Believers may sit in a restaurant and tell of the hope they possess, letting the waiter or waitress know that even though they are servants to the table, they have importance. The server may be in a second job just trying to pay the bills, and yet the message of Christ says, “Your spiritual state is more important than even your current lack of money.” Letting him know there is hope beyond the struggles of this life can be of life-changing value for him. And be sure to leave a good tip J.

These are but two examples of how you can tell others about Jesus in your daily life. Think of it! You can hand a tract to the checkout clerk at the store. You can explain what Jesus means to you at the paint store while getting a gallon to touch up your house. You can share Jesus any time and with anyone.

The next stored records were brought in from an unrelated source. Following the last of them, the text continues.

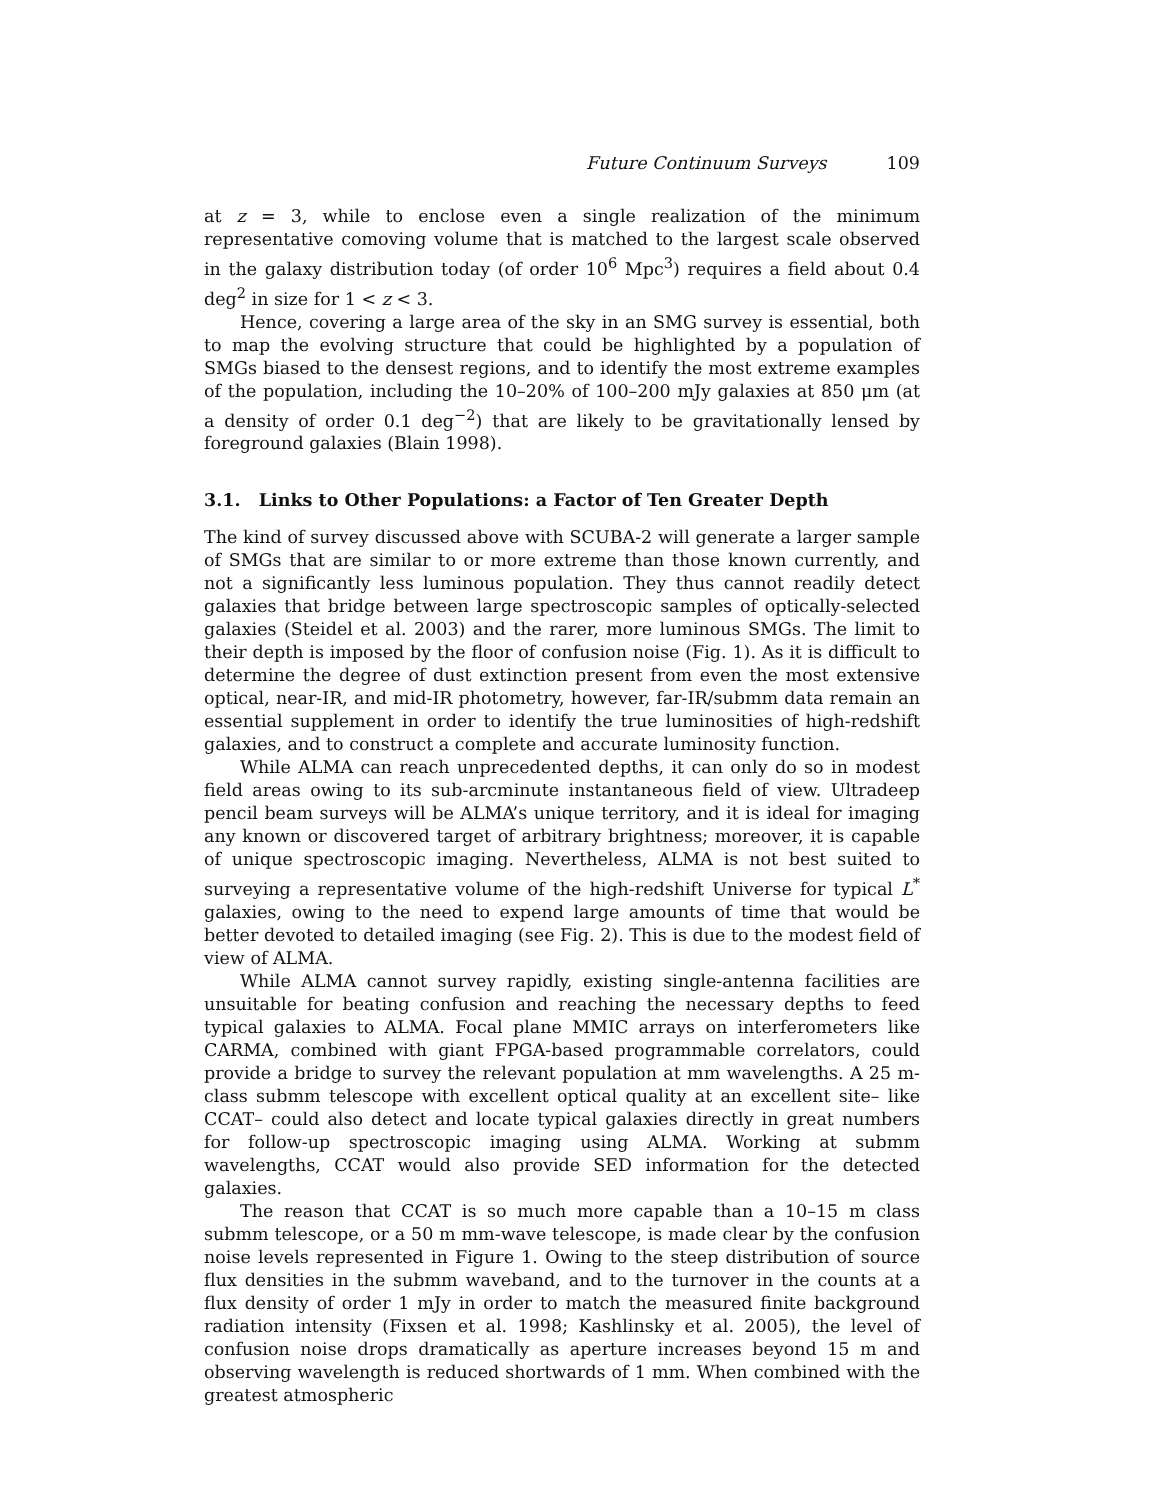Future Continuum Surveys 109
at z = 3, while to enclose even a single realization of the minimum representative comoving volume that is matched to the largest scale observed in the galaxy distribution today (of order 10<sup>6</sup> Mpc<sup>3</sup>) requires a field about 0.4 deg<sup>2</sup> in size for 1 < z < 3.
Hence, covering a large area of the sky in an SMG survey is essential, both to map the evolving structure that could be highlighted by a population of SMGs biased to the densest regions, and to identify the most extreme examples of the population, including the 10–20% of 100–200 mJy galaxies at 850 μm (at a density of order 0.1 deg<sup>−2</sup>) that are likely to be gravitationally lensed by foreground galaxies (Blain 1998).
3.1. Links to Other Populations: a Factor of Ten Greater Depth
The kind of survey discussed above with SCUBA-2 will generate a larger sample of SMGs that are similar to or more extreme than those known currently, and not a significantly less luminous population. They thus cannot readily detect galaxies that bridge between large spectroscopic samples of optically-selected galaxies (Steidel et al. 2003) and the rarer, more luminous SMGs. The limit to their depth is imposed by the floor of confusion noise (Fig. 1). As it is difficult to determine the degree of dust extinction present from even the most extensive optical, near-IR, and mid-IR photometry, however, far-IR/submm data remain an essential supplement in order to identify the true luminosities of high-redshift galaxies, and to construct a complete and accurate luminosity function.
While ALMA can reach unprecedented depths, it can only do so in modest field areas owing to its sub-arcminute instantaneous field of view. Ultradeep pencil beam surveys will be ALMA’s unique territory, and it is ideal for imaging any known or discovered target of arbitrary brightness; moreover, it is capable of unique spectroscopic imaging. Nevertheless, ALMA is not best suited to surveying a representative volume of the high-redshift Universe for typical L<sup>*</sup> galaxies, owing to the need to expend large amounts of time that would be better devoted to detailed imaging (see Fig. 2). This is due to the modest field of view of ALMA.
While ALMA cannot survey rapidly, existing single-antenna facilities are unsuitable for beating confusion and reaching the necessary depths to feed typical galaxies to ALMA. Focal plane MMIC arrays on interferometers like CARMA, combined with giant FPGA-based programmable correlators, could provide a bridge to survey the relevant population at mm wavelengths. A 25 m-class submm telescope with excellent optical quality at an excellent site– like CCAT– could also detect and locate typical galaxies directly in great numbers for follow-up spectroscopic imaging using ALMA. Working at submm wavelengths, CCAT would also provide SED information for the detected galaxies.
The reason that CCAT is so much more capable than a 10–15 m class submm telescope, or a 50 m mm-wave telescope, is made clear by the confusion noise levels represented in Figure 1. Owing to the steep distribution of source flux densities in the submm waveband, and to the turnover in the counts at a flux density of order 1 mJy in order to match the measured finite background radiation intensity (Fixsen et al. 1998; Kashlinsky et al. 2005), the level of confusion noise drops dramatically as aperture increases beyond 15 m and observing wavelength is reduced shortwards of 1 mm. When combined with the greatest atmospheric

Have you told the lawn guy who tends to your house about Jesus? The pest control person? The mailman you see every day? Keep the word on your tongue and be willing to share it. Paul and Barnabas risked their lives to share it and then to reaffirm it in very hostile places. You can do it in a friendly atmosphere!

Lord God, how grateful we are for the salvation You have granted to us. And that didn’t just come about as we walked down the road by ourselves. Rather, we heard the word spoken, we read a tract that someone shared with us, or maybe we were saved after reading the Bible. However we heard the message, it came through the efforts of someone else getting that word to us. Help us to now go and do likewise. Amen.